Hi @yuntien.lee thanks for reaching out and attaching the file. I have for you one quick workaround that’ll get you unblocked, as well as some follow up questions that will help with the longer term solution.
Quick Workaround
To get you unblocked ASAP, I would recommend sampling more synthetic data than you need and then dropping the duplicates in mem_yearmo. Since you will be dropping in multi-table context, I would also recommend running our clean-up function at the end to enforce referential integrity.
Assuming your synthesizer is already fit, this is what you can do:
from sdv.utils import drop_unknown_references
# synthesize more data than is necessary, here I am doing 5x
synthetic_data = synthesizer.sample(scale=5.0)
# drop the duplicates in the mem_yearmo
mem_yearmo = synthetic_data['mem_yearmo']
mem_yearmo_cleaned = mem_yearmo.drop_duplicates(subset=['MemberID', 'YearMo'])
synthetic_data['mem_yearmo'] = mem_yearmo_cleaned
# now clean up the data to ensure referential integrity
cleaned_data = drop_unknown_references(synthetic_data, metadata)
And you should be good to go!
Longer Term Qs
Single table vs. sequential: I am wondering if it is fair to categorize mem_yearmo as sequential data rather than single table one? One key differentiator is that single table data generally has rows that are independent of each other. Your data seems to have some dependency between rows (unique date for each member id) as well as some supposed order (yearmo is actually a date). You can read more about sequential data here and single table data here
Note that right now, our multi-table models do not support sequential modeling. So this may be a new feature request to consider.
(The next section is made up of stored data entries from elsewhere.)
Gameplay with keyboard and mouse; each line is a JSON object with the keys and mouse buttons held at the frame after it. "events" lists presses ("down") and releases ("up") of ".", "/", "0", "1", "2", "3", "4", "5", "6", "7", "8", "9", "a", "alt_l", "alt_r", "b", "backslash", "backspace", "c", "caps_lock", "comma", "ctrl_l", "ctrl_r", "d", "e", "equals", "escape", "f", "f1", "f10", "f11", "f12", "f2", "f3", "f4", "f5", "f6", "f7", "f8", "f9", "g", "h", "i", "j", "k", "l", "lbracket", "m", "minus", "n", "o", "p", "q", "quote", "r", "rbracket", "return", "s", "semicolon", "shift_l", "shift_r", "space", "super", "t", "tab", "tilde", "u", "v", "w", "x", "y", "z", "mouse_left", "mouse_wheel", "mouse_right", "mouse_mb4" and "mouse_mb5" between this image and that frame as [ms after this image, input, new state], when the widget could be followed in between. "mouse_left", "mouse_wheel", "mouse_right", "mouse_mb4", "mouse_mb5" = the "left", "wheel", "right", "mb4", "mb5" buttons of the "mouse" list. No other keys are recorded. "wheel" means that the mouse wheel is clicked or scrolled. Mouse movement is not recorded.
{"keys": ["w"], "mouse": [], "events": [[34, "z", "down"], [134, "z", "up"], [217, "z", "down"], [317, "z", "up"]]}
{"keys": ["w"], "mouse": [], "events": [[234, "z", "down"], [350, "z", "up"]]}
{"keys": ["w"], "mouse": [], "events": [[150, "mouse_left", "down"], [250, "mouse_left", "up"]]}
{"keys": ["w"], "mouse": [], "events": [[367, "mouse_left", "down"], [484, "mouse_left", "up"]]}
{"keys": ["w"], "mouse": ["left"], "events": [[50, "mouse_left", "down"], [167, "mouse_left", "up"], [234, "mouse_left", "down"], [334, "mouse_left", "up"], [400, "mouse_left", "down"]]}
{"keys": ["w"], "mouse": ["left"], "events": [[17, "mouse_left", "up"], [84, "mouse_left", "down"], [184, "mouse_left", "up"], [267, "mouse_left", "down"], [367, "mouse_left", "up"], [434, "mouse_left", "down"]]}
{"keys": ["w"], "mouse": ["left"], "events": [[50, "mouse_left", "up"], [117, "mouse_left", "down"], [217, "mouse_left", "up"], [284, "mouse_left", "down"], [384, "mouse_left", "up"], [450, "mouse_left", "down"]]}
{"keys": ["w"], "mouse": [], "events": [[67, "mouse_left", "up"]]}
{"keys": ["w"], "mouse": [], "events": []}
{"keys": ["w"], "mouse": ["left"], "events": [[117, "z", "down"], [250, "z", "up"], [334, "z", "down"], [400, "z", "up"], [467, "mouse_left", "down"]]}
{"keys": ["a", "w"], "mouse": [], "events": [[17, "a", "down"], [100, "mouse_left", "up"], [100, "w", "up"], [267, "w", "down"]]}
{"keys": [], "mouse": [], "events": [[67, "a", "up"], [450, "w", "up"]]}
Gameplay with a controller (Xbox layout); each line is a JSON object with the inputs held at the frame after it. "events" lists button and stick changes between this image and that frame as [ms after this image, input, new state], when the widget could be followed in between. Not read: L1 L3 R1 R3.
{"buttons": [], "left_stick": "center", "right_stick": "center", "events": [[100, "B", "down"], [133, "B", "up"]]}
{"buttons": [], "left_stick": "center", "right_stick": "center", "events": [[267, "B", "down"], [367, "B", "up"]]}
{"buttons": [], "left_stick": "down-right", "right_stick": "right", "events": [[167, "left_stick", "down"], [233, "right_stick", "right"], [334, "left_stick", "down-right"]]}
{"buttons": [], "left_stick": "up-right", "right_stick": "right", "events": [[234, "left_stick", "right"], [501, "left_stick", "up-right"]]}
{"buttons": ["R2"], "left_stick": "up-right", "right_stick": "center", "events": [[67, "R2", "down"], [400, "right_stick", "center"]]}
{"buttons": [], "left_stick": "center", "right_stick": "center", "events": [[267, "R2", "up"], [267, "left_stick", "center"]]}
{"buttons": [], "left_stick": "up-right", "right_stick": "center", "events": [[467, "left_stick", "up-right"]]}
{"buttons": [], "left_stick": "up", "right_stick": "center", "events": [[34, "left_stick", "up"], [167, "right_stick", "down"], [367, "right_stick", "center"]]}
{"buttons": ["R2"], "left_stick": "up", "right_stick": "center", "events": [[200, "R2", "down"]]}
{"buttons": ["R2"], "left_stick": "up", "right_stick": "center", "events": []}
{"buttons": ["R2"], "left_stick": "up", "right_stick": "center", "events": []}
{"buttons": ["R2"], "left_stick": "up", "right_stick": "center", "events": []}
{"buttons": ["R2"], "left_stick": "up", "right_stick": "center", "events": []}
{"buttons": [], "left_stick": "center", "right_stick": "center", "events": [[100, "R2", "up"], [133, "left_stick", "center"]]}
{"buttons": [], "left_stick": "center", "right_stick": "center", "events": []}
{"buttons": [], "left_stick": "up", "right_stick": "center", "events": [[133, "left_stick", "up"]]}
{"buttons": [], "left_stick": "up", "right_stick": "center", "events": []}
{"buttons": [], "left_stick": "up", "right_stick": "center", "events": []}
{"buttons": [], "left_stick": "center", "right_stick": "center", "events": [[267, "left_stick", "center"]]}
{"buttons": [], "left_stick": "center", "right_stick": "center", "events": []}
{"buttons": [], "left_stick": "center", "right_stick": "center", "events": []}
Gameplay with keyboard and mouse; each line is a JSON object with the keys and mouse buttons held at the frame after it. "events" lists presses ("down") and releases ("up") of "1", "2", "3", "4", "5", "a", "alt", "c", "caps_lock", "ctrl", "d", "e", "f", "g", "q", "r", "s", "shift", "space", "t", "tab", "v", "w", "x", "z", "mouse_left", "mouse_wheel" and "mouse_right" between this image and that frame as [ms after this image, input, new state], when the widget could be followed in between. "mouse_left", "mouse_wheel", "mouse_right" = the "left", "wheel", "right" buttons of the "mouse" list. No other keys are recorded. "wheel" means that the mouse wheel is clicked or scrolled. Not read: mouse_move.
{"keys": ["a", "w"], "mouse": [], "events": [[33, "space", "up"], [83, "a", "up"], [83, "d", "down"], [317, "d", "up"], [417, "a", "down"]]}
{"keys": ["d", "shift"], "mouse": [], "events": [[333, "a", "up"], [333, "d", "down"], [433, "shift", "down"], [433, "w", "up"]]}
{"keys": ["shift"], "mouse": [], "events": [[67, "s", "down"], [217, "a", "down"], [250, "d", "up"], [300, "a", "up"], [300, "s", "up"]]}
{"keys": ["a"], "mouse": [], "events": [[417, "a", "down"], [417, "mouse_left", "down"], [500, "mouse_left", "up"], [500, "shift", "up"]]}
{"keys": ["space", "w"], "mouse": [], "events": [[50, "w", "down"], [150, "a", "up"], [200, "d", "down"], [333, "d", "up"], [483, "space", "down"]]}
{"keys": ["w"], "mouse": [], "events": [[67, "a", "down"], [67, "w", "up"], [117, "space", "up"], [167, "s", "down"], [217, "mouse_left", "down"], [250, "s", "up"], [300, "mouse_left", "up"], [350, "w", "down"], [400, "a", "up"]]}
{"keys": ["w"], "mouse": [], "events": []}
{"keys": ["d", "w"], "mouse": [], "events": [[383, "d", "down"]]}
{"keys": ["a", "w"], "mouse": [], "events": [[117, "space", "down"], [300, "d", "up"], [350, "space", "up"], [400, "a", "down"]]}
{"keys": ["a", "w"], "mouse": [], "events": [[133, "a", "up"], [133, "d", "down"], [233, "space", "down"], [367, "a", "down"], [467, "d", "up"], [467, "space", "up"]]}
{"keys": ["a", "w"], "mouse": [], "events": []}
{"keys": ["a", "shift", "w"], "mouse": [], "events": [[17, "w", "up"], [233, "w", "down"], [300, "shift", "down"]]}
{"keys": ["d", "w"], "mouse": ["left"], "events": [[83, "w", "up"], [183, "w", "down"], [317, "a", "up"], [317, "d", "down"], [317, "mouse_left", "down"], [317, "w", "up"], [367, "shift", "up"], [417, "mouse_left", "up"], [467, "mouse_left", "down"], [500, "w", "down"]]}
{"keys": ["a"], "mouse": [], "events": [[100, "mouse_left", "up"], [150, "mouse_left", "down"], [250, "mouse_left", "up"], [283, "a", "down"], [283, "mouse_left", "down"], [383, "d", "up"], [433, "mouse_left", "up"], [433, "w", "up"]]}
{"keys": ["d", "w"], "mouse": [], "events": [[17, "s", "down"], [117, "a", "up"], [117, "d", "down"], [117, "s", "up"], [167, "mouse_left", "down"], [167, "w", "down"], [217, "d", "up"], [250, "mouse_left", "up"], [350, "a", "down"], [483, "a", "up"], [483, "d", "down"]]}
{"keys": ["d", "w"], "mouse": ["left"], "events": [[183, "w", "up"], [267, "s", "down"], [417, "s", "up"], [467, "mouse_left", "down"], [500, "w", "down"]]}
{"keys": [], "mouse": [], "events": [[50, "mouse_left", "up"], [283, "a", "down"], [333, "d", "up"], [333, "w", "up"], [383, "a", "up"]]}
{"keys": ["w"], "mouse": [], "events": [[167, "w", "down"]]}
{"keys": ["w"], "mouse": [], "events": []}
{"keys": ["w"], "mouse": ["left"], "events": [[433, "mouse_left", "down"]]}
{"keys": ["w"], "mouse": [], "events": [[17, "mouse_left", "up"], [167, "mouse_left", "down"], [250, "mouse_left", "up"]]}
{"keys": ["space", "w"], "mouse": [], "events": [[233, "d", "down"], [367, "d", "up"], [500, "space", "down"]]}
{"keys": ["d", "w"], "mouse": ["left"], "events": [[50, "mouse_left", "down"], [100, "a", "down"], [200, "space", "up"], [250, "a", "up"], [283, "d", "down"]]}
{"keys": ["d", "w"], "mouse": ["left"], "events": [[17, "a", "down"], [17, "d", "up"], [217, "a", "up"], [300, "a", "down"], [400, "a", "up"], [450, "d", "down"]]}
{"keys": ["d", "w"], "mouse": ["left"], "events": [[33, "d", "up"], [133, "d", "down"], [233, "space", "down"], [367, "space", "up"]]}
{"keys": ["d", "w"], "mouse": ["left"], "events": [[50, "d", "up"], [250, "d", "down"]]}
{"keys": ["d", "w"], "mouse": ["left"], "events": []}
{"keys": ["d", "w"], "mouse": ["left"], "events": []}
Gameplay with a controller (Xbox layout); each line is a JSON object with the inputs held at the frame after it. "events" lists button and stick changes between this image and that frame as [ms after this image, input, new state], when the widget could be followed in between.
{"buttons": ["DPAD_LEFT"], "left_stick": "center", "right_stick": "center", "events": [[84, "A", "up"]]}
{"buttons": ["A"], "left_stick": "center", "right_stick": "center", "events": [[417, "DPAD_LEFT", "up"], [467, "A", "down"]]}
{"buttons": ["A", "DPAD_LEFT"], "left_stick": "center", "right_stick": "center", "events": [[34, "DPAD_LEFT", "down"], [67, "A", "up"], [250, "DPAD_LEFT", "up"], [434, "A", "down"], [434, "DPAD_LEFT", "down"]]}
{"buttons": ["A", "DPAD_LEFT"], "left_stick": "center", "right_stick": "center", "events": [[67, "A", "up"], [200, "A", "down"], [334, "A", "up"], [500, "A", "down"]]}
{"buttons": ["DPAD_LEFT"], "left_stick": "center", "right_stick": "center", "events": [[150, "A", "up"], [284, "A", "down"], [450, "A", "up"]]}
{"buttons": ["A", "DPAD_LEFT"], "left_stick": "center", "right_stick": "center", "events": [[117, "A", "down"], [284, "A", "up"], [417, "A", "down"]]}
Limited scalability: Generally speaking, SDV synthesizers assume that the data can be scaled almost indefinitely (10x, 100x, etc.). However your requirement below would ultimately limit the synthetic data size:
YearMo values should be within the range of 201901-201912 and cannot be repeated
I’m curious whether for your model, it would be ok for the values to forecast past 201912 into 202001, 202002, etc? Or are you not looking to scale this part?